→ Exercise
Please return all of the records verbatim, with the pictures omitted.

→ Record extracts
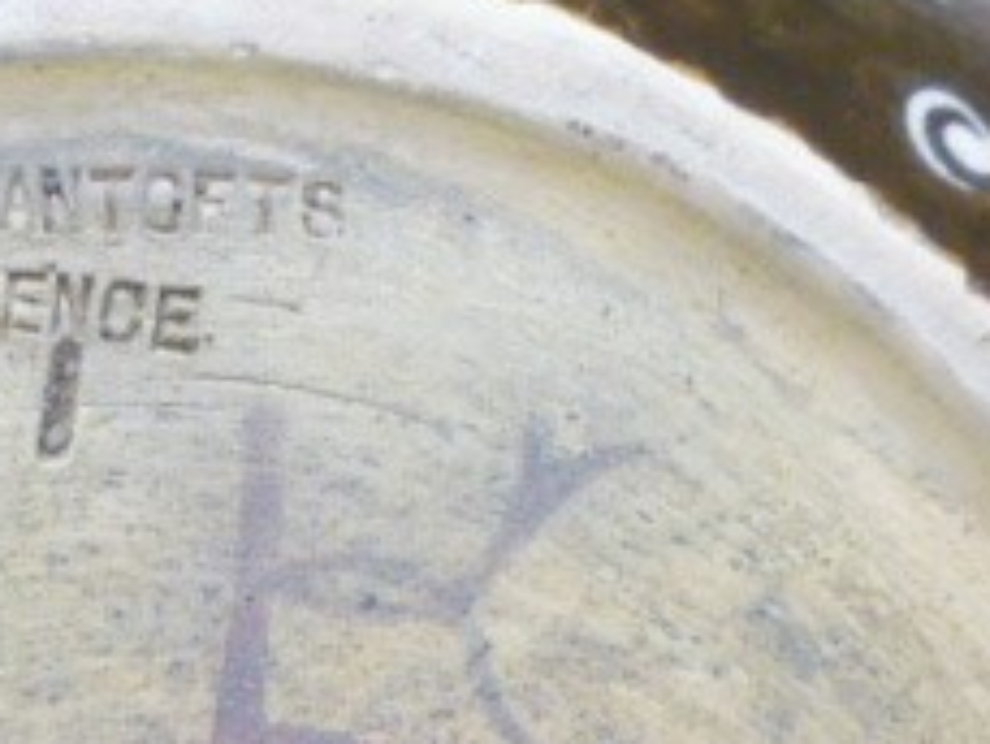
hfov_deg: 23.5
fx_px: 2318
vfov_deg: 17.8
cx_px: 117
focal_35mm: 81
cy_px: 744
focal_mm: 5.2
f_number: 3.3
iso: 400
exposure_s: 1/25
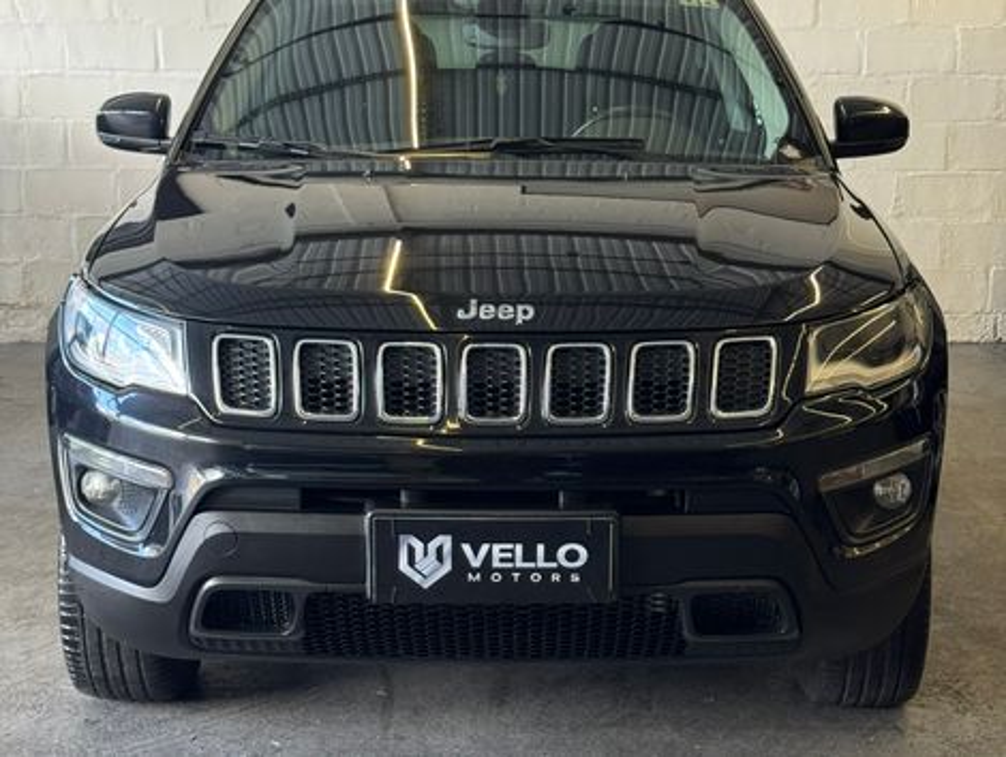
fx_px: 1397
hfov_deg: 39.6
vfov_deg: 30.3
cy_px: 378
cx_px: 503
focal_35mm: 48
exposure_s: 1/60
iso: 160
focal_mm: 6.76
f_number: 1.78
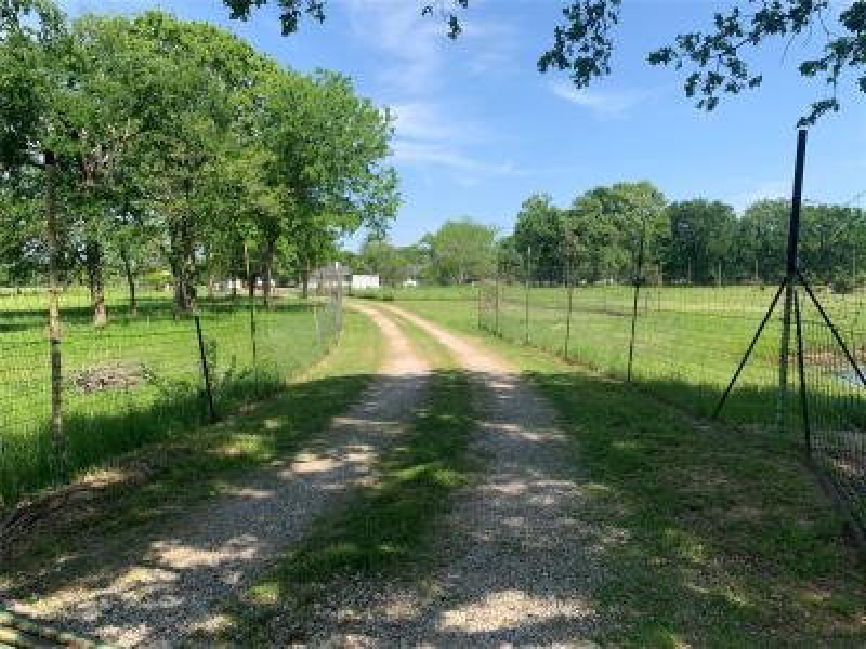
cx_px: 433
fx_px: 650
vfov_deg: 53.1
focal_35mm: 26
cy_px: 324
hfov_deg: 67.3
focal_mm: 4.25
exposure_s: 1/1282
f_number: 1.8
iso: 25
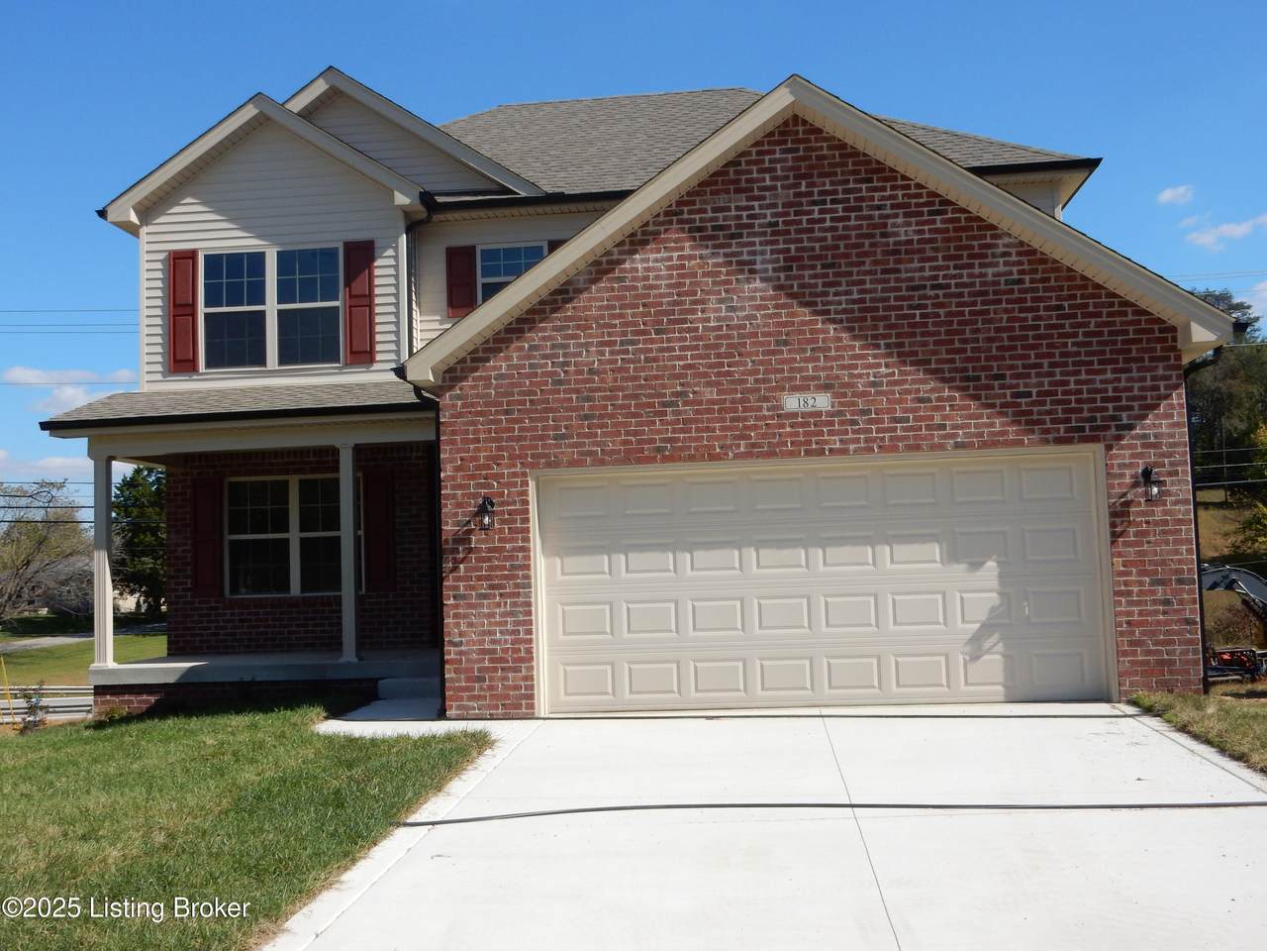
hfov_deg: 51.4
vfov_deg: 39.7
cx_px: 634
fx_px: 1318
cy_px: 476
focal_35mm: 36
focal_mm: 6.4
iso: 125
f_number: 4
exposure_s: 1/1250
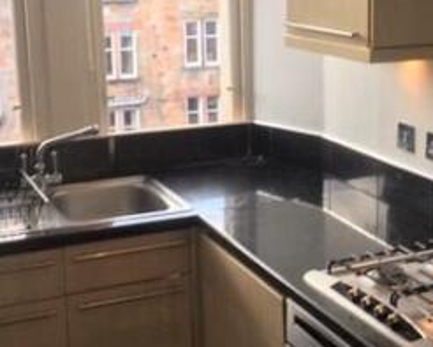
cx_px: 288
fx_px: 859
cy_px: 115
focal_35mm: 67
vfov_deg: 22.7
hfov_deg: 28.1
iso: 25
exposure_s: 1/100
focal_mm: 4.15
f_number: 2.2
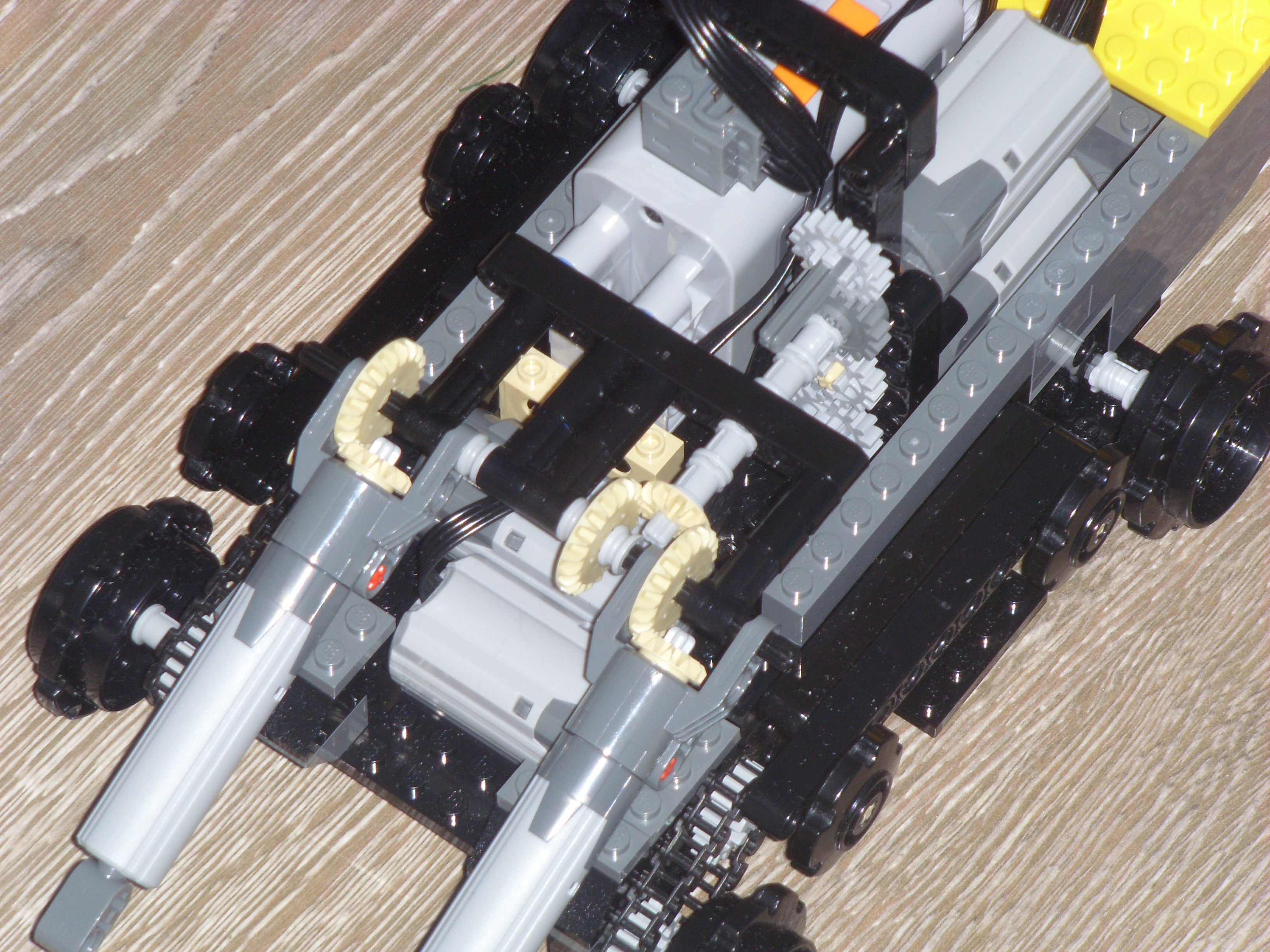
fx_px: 6604
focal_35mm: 180
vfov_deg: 8.2
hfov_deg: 11.0
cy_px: 476
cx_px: 635
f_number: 4.9
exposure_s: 1/125
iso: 100
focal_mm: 30
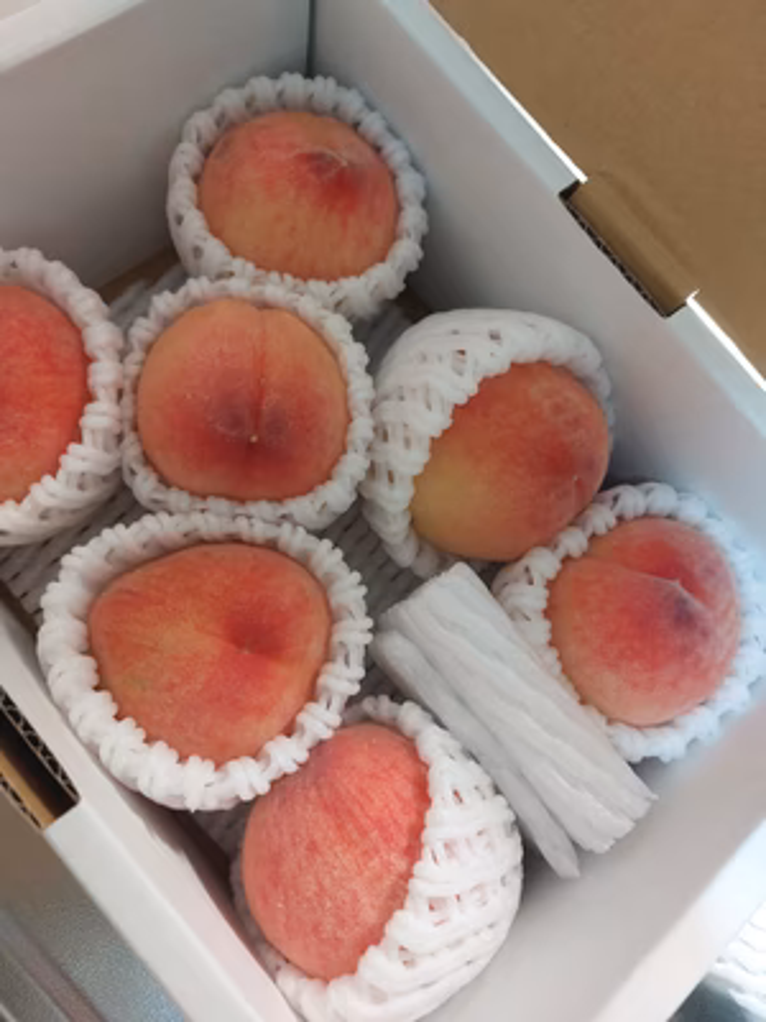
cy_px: 511
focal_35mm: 24
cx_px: 383
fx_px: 708
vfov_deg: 71.6
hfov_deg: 56.8
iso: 400
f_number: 1.8
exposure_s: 1/40
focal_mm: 5.23
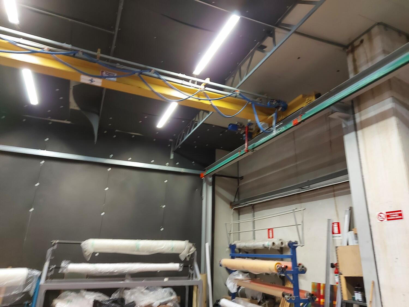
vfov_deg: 56.8
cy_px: 154
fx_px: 284
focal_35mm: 24
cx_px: 204
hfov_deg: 71.6
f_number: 1.8
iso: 200
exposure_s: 1/25
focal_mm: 5.23
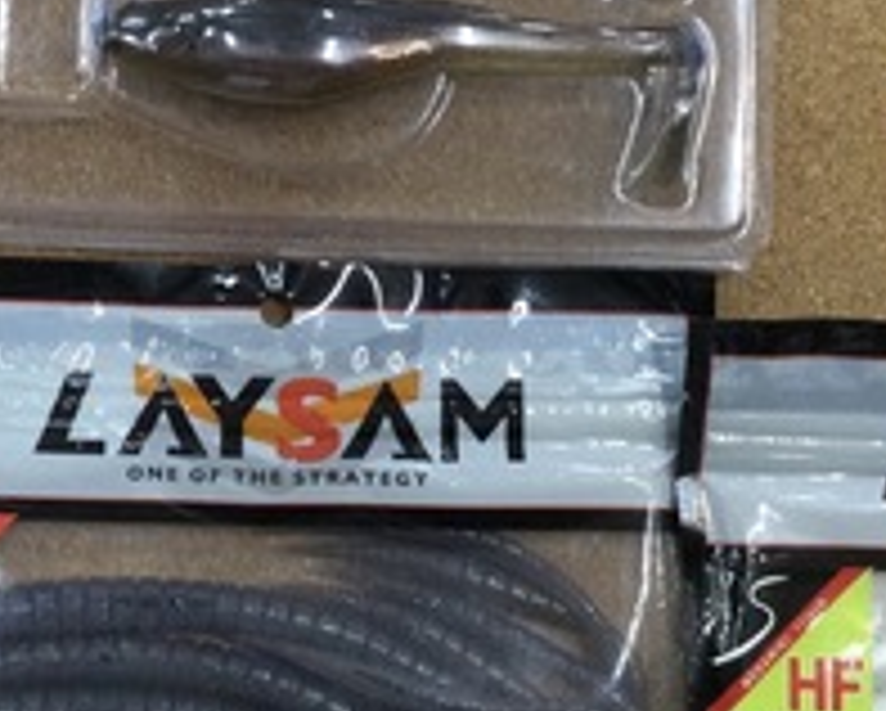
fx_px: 2415
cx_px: 216
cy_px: 94
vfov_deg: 16.6
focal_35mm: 92
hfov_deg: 20.6
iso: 40
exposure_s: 1/30
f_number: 2.4
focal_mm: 3.3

→ Problem solution
hfov_deg: 23.5
fx_px: 2318
vfov_deg: 17.8
cx_px: 117
focal_35mm: 81
cy_px: 744
focal_mm: 5.2
f_number: 3.3
iso: 400
exposure_s: 1/25
fx_px: 1397
hfov_deg: 39.6
vfov_deg: 30.3
cy_px: 378
cx_px: 503
focal_35mm: 48
exposure_s: 1/60
iso: 160
focal_mm: 6.76
f_number: 1.78
cx_px: 433
fx_px: 650
vfov_deg: 53.1
focal_35mm: 26
cy_px: 324
hfov_deg: 67.3
focal_mm: 4.25
exposure_s: 1/1282
f_number: 1.8
iso: 25
hfov_deg: 51.4
vfov_deg: 39.7
cx_px: 634
fx_px: 1318
cy_px: 476
focal_35mm: 36
focal_mm: 6.4
iso: 125
f_number: 4
exposure_s: 1/1250
cx_px: 288
fx_px: 859
cy_px: 115
focal_35mm: 67
vfov_deg: 22.7
hfov_deg: 28.1
iso: 25
exposure_s: 1/100
focal_mm: 4.15
f_number: 2.2
fx_px: 6604
focal_35mm: 180
vfov_deg: 8.2
hfov_deg: 11.0
cy_px: 476
cx_px: 635
f_number: 4.9
exposure_s: 1/125
iso: 100
focal_mm: 30
cy_px: 511
focal_35mm: 24
cx_px: 383
fx_px: 708
vfov_deg: 71.6
hfov_deg: 56.8
iso: 400
f_number: 1.8
exposure_s: 1/40
focal_mm: 5.23
vfov_deg: 56.8
cy_px: 154
fx_px: 284
focal_35mm: 24
cx_px: 204
hfov_deg: 71.6
f_number: 1.8
iso: 200
exposure_s: 1/25
focal_mm: 5.23
fx_px: 2415
cx_px: 216
cy_px: 94
vfov_deg: 16.6
focal_35mm: 92
hfov_deg: 20.6
iso: 40
exposure_s: 1/30
f_number: 2.4
focal_mm: 3.3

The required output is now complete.